-- Opening Marker --
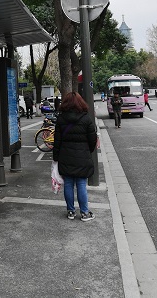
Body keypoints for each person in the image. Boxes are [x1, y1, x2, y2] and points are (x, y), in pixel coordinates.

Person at [53, 92, 98, 222]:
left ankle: (71, 211)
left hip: (65, 156)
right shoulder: (86, 118)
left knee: (68, 183)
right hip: (82, 156)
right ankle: (84, 213)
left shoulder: (61, 119)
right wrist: (87, 151)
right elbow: (92, 139)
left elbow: (57, 141)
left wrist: (56, 157)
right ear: (80, 103)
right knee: (81, 184)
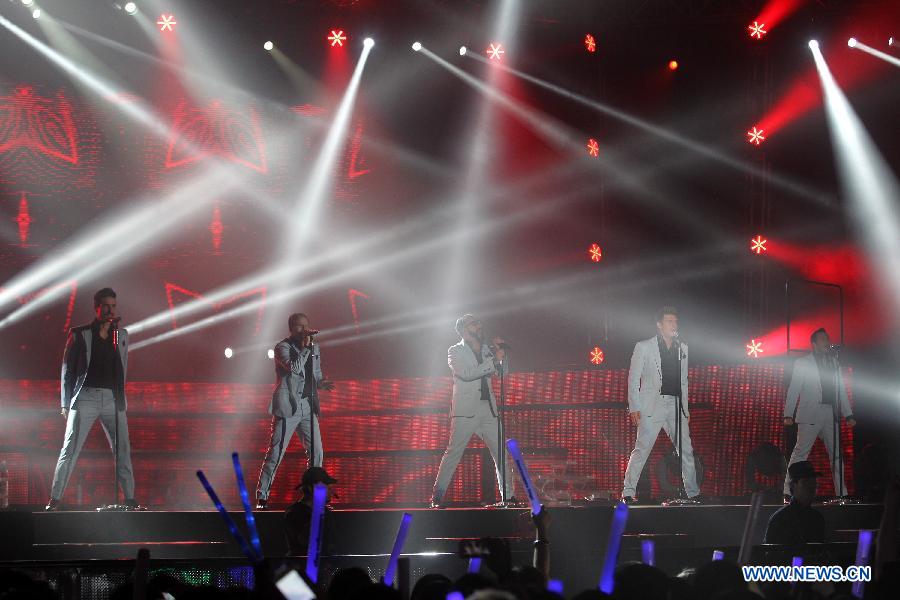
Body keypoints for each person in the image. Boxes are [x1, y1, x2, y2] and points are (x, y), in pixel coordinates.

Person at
-- Closing Marker --
From the line that contains "right ankle: (84, 213)" to the end of the listing, give every line again exactly as written. Leave the pictures out.

■ EXERCISE RESPONSE
right ankle: (84, 213)
left shoulder: (61, 119)
right wrist: (87, 151)
right elbow: (92, 139)
left elbow: (57, 141)
left wrist: (56, 157)
right ear: (80, 103)
right knee: (81, 184)
Body keypoints for each person in the image. Boxes are [x1, y1, x2, y2] and points are (x, y), in pixel coordinates.

Person at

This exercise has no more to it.